Taxpayers could face billions in additional costs for new detention centers and border agents. The Homeland Security agency’s budget calls for $2.2 billion to pay for 31,000 detention center beds, which Politico reported could ramp up to annual costs of $10 billion, thanks to Mr. Trump’s orders. The additional border agents may require an extra $900 million in spending, it estimated. 

Notably, Mr. Trump’s plan to ramp up immigration enforcement comes at a time when fewer unauthorized immigrants are in the labor force than in 2008, according to the Pew Research Center’s analysis of Census Bureau data. 

Mexicans, who have drawn the brunt of Mr. Trump’s criticisms, represent a shrinking number of unauthorized immigrants, declining from almost 7 million in 2007 to 5.9 million in 2014, Pew’s analysis found.

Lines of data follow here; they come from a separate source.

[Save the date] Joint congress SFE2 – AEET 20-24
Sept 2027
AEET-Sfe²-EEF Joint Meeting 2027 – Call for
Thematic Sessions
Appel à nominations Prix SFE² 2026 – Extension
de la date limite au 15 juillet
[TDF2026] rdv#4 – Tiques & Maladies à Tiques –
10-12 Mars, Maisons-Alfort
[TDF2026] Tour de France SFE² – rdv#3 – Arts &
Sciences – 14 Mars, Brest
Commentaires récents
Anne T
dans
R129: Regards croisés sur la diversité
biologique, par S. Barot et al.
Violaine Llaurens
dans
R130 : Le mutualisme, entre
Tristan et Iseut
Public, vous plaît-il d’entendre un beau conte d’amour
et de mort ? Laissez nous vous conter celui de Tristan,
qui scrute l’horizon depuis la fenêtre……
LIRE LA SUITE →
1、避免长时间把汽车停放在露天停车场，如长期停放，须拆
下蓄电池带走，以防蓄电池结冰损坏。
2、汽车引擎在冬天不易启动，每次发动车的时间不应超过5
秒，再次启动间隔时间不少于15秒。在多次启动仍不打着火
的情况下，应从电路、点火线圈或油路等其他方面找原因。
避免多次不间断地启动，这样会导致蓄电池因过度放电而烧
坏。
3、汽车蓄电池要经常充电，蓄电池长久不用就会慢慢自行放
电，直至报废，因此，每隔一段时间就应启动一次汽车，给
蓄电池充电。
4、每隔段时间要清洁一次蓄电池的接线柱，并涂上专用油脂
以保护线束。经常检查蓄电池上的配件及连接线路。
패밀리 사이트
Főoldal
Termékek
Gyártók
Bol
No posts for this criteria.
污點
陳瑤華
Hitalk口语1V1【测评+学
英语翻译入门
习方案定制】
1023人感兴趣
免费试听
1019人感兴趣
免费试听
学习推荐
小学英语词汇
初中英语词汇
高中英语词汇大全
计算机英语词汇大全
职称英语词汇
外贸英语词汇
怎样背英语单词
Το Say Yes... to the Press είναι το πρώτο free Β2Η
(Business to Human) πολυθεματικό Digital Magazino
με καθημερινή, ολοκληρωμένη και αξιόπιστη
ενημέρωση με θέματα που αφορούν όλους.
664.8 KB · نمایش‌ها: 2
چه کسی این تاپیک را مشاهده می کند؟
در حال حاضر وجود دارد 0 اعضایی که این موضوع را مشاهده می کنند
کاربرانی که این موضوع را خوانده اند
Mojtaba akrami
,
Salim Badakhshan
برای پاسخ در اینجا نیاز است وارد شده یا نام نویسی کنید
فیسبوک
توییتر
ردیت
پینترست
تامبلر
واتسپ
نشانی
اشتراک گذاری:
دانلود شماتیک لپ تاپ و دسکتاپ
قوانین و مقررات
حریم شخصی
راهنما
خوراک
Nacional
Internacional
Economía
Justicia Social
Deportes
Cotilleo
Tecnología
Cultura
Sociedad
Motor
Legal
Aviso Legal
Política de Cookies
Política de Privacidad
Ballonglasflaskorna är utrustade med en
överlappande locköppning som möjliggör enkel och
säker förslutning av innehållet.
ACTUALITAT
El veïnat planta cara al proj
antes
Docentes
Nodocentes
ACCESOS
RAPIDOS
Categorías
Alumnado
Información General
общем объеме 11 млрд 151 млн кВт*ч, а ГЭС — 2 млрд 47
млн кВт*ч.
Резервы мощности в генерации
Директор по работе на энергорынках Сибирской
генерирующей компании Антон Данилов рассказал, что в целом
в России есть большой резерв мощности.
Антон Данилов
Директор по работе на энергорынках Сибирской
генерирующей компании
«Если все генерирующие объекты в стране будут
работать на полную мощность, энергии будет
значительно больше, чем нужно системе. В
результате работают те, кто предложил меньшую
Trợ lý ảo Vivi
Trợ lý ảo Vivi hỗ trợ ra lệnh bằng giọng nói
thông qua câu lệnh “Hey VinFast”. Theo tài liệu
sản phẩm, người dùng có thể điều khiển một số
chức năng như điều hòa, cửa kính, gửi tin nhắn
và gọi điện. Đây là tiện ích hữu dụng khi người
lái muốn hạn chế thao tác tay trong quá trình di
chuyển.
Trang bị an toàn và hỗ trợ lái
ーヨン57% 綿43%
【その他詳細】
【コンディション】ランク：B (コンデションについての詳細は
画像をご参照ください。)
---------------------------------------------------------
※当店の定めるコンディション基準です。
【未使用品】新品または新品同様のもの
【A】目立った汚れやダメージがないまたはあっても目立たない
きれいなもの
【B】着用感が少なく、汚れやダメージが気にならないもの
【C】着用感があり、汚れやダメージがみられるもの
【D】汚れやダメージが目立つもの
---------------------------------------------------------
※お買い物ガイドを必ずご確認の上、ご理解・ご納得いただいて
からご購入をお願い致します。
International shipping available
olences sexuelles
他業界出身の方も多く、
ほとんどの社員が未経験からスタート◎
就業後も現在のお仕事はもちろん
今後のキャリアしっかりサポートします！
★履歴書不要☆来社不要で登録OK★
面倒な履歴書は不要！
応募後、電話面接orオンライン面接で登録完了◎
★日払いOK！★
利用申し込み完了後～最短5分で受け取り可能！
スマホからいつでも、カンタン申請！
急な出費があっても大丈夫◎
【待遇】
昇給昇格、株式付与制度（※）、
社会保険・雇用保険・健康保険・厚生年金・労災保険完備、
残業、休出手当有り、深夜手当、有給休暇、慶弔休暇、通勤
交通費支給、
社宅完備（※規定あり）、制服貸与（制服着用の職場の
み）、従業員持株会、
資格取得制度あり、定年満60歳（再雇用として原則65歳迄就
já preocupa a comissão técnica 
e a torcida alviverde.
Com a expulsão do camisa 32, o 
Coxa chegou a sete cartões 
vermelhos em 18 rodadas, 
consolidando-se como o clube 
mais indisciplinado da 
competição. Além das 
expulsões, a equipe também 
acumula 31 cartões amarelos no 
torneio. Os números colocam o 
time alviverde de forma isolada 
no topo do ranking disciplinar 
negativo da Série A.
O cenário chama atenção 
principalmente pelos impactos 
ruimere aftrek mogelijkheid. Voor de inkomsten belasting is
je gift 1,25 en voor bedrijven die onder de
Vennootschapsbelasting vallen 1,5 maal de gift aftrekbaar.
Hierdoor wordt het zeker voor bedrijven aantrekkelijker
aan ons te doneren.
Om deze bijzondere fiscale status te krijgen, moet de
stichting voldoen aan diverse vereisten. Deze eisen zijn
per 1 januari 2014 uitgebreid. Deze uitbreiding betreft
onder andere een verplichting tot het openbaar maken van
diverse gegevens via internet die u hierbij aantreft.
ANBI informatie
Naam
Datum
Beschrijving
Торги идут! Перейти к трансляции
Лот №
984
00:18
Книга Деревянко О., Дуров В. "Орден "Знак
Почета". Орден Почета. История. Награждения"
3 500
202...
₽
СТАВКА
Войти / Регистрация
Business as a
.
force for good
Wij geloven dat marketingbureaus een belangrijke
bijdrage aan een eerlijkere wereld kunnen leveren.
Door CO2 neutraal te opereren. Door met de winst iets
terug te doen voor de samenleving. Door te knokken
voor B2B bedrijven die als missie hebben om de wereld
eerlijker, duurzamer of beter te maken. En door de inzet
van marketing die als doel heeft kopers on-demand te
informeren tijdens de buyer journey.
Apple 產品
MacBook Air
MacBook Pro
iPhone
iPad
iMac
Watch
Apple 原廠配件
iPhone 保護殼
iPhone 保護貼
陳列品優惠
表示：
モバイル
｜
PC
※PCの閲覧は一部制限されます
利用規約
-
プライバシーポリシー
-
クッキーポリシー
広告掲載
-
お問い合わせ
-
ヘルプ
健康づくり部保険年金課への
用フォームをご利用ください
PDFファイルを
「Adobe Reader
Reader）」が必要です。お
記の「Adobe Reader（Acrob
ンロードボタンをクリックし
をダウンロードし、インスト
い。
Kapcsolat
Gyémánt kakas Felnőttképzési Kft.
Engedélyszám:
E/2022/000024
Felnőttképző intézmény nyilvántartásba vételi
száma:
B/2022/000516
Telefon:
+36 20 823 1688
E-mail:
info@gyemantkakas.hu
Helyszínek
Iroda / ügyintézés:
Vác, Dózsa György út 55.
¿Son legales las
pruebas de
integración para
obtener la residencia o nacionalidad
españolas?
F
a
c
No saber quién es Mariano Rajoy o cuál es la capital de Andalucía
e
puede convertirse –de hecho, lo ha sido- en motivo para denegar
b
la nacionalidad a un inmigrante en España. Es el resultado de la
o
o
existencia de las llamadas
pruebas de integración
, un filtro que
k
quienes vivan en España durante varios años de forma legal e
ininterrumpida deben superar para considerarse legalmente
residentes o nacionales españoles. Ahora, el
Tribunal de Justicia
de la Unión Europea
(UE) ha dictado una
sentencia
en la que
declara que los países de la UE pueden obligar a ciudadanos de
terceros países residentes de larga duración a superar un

On the other hand, illegal immigration from Asia has been climbing in recent years.  

More Mexican immigrants leaving U.S. than arriving

Despite Mr. Trump’s campaign promise to build a wall, Americans largely aren’t in favor of its construction, with Pew finding that only 39 percent viewed it as a “very” or “somewhat” important goal. By comparison, 72 percent of Americans say they want the government to allow people who arrived in the country illegally as children to remain able to stay, while almost two-thirds want to see most unauthorized immigrants be able to stay here legally, Pew found. 

“Immigrants, regardless of their status, overwhelmingly pay taxes and contribute to Social Security,” Moussavian said. “They are on the whole givers and investors in our community and in our economy, despite often receiving little in return.”

Despite Mr. Trump’s rhetoric that Mexican immigrants “have lots of problems” including criminal inclinations, research has shown that immigrants overall are less likely to commit crimes than native born Americans. Deporting or detaining millions of unauthorized immigrants also could hurt the U.S. economy, with economists estimating that undocumented workers contribute about $5 trillion in gross domestic product over a decade. 

“We’ve recently made strides -- that are bipartisan -- of moving away from mandatory sentencing and that realizing our country has suffered greatly economically by virtue of over-reliance on incarceration, and it hasn’t resulted in positive results,” Moussavian said. “Those lessons are being ignored in immigration.”